— Begin DATA LISTING —

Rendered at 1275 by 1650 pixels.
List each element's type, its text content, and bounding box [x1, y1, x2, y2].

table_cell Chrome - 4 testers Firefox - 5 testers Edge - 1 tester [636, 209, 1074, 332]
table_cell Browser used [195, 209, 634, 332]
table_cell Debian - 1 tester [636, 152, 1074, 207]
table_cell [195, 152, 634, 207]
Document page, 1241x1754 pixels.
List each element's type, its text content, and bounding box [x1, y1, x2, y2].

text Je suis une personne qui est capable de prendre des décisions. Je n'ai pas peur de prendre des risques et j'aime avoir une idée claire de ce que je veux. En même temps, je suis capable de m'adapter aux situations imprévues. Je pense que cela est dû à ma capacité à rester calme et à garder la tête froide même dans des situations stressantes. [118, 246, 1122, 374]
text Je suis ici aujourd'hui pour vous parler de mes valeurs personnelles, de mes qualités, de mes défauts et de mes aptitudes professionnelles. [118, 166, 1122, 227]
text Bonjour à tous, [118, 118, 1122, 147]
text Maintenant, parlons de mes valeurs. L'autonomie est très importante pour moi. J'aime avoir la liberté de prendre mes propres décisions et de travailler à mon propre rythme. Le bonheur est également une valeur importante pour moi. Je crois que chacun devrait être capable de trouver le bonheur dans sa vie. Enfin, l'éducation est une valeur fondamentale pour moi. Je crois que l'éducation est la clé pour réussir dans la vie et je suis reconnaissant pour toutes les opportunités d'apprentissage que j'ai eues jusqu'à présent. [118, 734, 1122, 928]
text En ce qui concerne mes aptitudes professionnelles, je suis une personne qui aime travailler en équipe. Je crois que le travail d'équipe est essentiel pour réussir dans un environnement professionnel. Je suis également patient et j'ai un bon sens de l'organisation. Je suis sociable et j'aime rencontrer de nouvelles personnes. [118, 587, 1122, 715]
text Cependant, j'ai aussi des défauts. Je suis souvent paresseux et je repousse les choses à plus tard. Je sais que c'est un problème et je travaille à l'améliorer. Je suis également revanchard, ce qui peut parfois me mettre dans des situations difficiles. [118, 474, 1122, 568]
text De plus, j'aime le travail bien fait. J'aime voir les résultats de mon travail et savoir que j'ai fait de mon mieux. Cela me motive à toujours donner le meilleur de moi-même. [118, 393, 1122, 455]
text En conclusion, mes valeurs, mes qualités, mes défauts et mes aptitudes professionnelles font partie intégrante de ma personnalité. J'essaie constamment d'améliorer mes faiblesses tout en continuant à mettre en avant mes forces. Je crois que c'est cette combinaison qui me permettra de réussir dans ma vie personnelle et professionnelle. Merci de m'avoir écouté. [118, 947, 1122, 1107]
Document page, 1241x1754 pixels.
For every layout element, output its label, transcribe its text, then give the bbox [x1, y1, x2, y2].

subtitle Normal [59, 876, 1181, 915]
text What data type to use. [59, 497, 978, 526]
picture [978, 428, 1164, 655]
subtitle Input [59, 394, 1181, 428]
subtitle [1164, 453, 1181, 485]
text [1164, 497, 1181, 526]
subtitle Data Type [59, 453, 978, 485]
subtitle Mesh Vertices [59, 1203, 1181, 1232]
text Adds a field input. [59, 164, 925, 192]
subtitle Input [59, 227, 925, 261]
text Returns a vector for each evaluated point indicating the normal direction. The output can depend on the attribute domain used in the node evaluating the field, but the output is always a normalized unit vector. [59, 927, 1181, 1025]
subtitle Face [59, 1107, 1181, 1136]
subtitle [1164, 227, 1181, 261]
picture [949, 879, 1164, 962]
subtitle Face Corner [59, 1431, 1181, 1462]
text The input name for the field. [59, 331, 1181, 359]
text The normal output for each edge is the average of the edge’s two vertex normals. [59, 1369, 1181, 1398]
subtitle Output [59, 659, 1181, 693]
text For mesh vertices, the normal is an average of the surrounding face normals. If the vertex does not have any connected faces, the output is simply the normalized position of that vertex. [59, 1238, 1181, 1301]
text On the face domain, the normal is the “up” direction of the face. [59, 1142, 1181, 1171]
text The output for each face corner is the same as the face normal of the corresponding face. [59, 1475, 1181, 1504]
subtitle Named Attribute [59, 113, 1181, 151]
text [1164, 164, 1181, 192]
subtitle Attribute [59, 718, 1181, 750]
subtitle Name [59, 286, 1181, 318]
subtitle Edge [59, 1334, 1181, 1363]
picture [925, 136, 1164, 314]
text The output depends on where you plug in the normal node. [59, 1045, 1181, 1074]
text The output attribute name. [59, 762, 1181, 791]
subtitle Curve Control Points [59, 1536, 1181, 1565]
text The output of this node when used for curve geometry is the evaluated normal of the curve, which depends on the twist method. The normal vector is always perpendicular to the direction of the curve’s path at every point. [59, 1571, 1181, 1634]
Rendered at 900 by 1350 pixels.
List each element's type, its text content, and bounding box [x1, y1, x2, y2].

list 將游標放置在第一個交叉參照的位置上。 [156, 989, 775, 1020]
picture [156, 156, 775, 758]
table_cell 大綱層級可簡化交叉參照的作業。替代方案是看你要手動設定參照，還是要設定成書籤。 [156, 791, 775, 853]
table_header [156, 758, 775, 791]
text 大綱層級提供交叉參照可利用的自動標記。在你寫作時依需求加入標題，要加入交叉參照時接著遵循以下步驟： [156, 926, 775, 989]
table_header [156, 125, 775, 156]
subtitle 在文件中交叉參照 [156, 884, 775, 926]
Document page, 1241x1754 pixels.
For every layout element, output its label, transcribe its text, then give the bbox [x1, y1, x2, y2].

— End DATA LISTING —

Arrange all the lines above as a numbered list, leaving out the blank ones.

1. Rendered at 1275 by 1650 pixels.
2. List each element's type, its text content, and bounding box [x1, y1, x2, y2].
3. table_cell Chrome - 4 testers Firefox - 5 testers Edge - 1 tester [636, 209, 1074, 332]
4. table_cell Browser used [195, 209, 634, 332]
5. table_cell Debian - 1 tester [636, 152, 1074, 207]
6. table_cell [195, 152, 634, 207]
7. Document page, 1241x1754 pixels.
8. List each element's type, its text content, and bounding box [x1, y1, x2, y2].
9. text Je suis une personne qui est capable de prendre des décisions. Je n'ai pas peur de prendre des risques et j'aime avoir une idée claire de ce que je veux. En même temps, je suis capable de m'adapter aux situations imprévues. Je pense que cela est dû à ma capacité à rester calme et à garder la tête froide même dans des situations stressantes. [118, 246, 1122, 374]
10. text Je suis ici aujourd'hui pour vous parler de mes valeurs personnelles, de mes qualités, de mes défauts et de mes aptitudes professionnelles. [118, 166, 1122, 227]
11. text Bonjour à tous, [118, 118, 1122, 147]
12. text Maintenant, parlons de mes valeurs. L'autonomie est très importante pour moi. J'aime avoir la liberté de prendre mes propres décisions et de travailler à mon propre rythme. Le bonheur est également une valeur importante pour moi. Je crois que chacun devrait être capable de trouver le bonheur dans sa vie. Enfin, l'éducation est une valeur fondamentale pour moi. Je crois que l'éducation est la clé pour réussir dans la vie et je suis reconnaissant pour toutes les opportunités d'apprentissage que j'ai eues jusqu'à présent. [118, 734, 1122, 928]
13. text En ce qui concerne mes aptitudes professionnelles, je suis une personne qui aime travailler en équipe. Je crois que le travail d'équipe est essentiel pour réussir dans un environnement professionnel. Je suis également patient et j'ai un bon sens de l'organisation. Je suis sociable et j'aime rencontrer de nouvelles personnes. [118, 587, 1122, 715]
14. text Cependant, j'ai aussi des défauts. Je suis souvent paresseux et je repousse les choses à plus tard. Je sais que c'est un problème et je travaille à l'améliorer. Je suis également revanchard, ce qui peut parfois me mettre dans des situations difficiles. [118, 474, 1122, 568]
15. text De plus, j'aime le travail bien fait. J'aime voir les résultats de mon travail et savoir que j'ai fait de mon mieux. Cela me motive à toujours donner le meilleur de moi-même. [118, 393, 1122, 455]
16. text En conclusion, mes valeurs, mes qualités, mes défauts et mes aptitudes professionnelles font partie intégrante de ma personnalité. J'essaie constamment d'améliorer mes faiblesses tout en continuant à mettre en avant mes forces. Je crois que c'est cette combinaison qui me permettra de réussir dans ma vie personnelle et professionnelle. Merci de m'avoir écouté. [118, 947, 1122, 1107]
17. Document page, 1241x1754 pixels.
18. For every layout element, output its label, transcribe its text, then give the bbox [x1, y1, x2, y2].
19. subtitle Normal [59, 876, 1181, 915]
20. text What data type to use. [59, 497, 978, 526]
21. picture [978, 428, 1164, 655]
22. subtitle Input [59, 394, 1181, 428]
23. subtitle [1164, 453, 1181, 485]
24. text [1164, 497, 1181, 526]
25. subtitle Data Type [59, 453, 978, 485]
26. subtitle Mesh Vertices [59, 1203, 1181, 1232]
27. text Adds a field input. [59, 164, 925, 192]
28. subtitle Input [59, 227, 925, 261]
29. text Returns a vector for each evaluated point indicating the normal direction. The output can depend on the attribute domain used in the node evaluating the field, but the output is always a normalized unit vector. [59, 927, 1181, 1025]
30. subtitle Face [59, 1107, 1181, 1136]
31. subtitle [1164, 227, 1181, 261]
32. picture [949, 879, 1164, 962]
33. subtitle Face Corner [59, 1431, 1181, 1462]
34. text The input name for the field. [59, 331, 1181, 359]
35. text The normal output for each edge is the average of the edge’s two vertex normals. [59, 1369, 1181, 1398]
36. subtitle Output [59, 659, 1181, 693]
37. text For mesh vertices, the normal is an average of the surrounding face normals. If the vertex does not have any connected faces, the output is simply the normalized position of that vertex. [59, 1238, 1181, 1301]
38. text On the face domain, the normal is the “up” direction of the face. [59, 1142, 1181, 1171]
39. text The output for each face corner is the same as the face normal of the corresponding face. [59, 1475, 1181, 1504]
40. subtitle Named Attribute [59, 113, 1181, 151]
41. text [1164, 164, 1181, 192]
42. subtitle Attribute [59, 718, 1181, 750]
43. subtitle Name [59, 286, 1181, 318]
44. subtitle Edge [59, 1334, 1181, 1363]
45. picture [925, 136, 1164, 314]
46. text The output depends on where you plug in the normal node. [59, 1045, 1181, 1074]
47. text The output attribute name. [59, 762, 1181, 791]
48. subtitle Curve Control Points [59, 1536, 1181, 1565]
49. text The output of this node when used for curve geometry is the evaluated normal of the curve, which depends on the twist method. The normal vector is always perpendicular to the direction of the curve’s path at every point. [59, 1571, 1181, 1634]
50. Rendered at 900 by 1350 pixels.
51. List each element's type, its text content, and bounding box [x1, y1, x2, y2].
52. list 將游標放置在第一個交叉參照的位置上。 [156, 989, 775, 1020]
53. picture [156, 156, 775, 758]
54. table_cell 大綱層級可簡化交叉參照的作業。替代方案是看你要手動設定參照，還是要設定成書籤。 [156, 791, 775, 853]
55. table_header [156, 758, 775, 791]
56. text 大綱層級提供交叉參照可利用的自動標記。在你寫作時依需求加入標題，要加入交叉參照時接著遵循以下步驟： [156, 926, 775, 989]
57. table_header [156, 125, 775, 156]
58. subtitle 在文件中交叉參照 [156, 884, 775, 926]
59. Document page, 1241x1754 pixels.
60. For every layout element, output its label, transcribe its text, then give the bbox [x1, y1, x2, y2].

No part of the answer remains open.